A health care flexible spending account (FSA) is an example of a benefit offered under a cafeteria plan. A flexible spending arrangement is an employer-sponsored benefit that allows you to contribute pretax dollars to use for out-of-pocket medical or dependent care expenses.
Let’s use a health FSA as an example. During open enrollment, you specify that you want to put $3,050 (the maximum amount allowed in 2023) in your FSA for the year. That amount will be divided by the number of pay periods, and a corresponding number will be withheld from the paycheck every pay period—$117.31 if you’re paid every two weeks.
In the new plan year, the full amount you elected to withhold for the year is deposited into your account by the employer; the employer essentially fronts the account money for the next year.
The money in this account is to be used only for qualified expenses and must only be used within the plan year.
When you incur a qualified expense, you’ll submit proof of payment to the FSA account’s administrators. Reimbursement will come in the form of a check or direct deposit, depending on how your account was set up.

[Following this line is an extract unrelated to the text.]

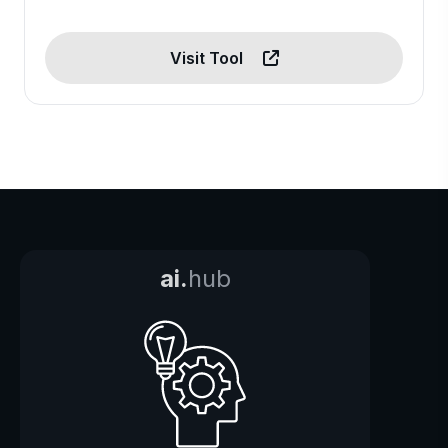
Visit Tool
ai.
hub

The main benefit of a cafeteria plan is its power to lessen your tax burden by providing benefit accounts for health and dependent-care expenses. If you believe you'll have medical or dependent-care expenses, putting money in this type of plan would most likely help you save.
Determining how much money you want to set aside for the year can be a challenge—one you’ll want to discuss with your benefits administrator. For plans like FSAs, if you don’t use all the money, you’ll lose it, so a cafeteria plan may be a good choice for you if you know you have qualified expenses, and how much they usually cost each year.
Cafeteria plans are available to employees, their spouses, and dependents. If your employer has one, you should be eligible to enroll when hired or during your employer’s open enrollment period.
To find specifics about the program you’re interested in, you can visit your employer’s benefit website or ask your HR representative what might be available.
Self-employed individuals are generally not eligible to set up cafeteria plans.
Employers interested in setting up a cafeteria plan for their employees can begin by adopting a written plan document, making sure employees know their plan elections are irrevocable for the plan year, and satisfying nondiscrimination requirements for the benefits provided.
No. A 401(k) is a retirement account that can be created by an employee or self-employed person. A cafeteria plan is designed to allow employees to pay for medical expenses and dependent care expenses with pre-tax dollars. The money in many types of cafeteria plans will not roll over from one year to the next.
A cafeteria plan allows employees to put tax-free money into an account that they can use to cover qualifying medical or dependent care expenses. Health savings accounts, health flexible savings accounts, and dependent flexible savings accounts are all types of cafeteria plans.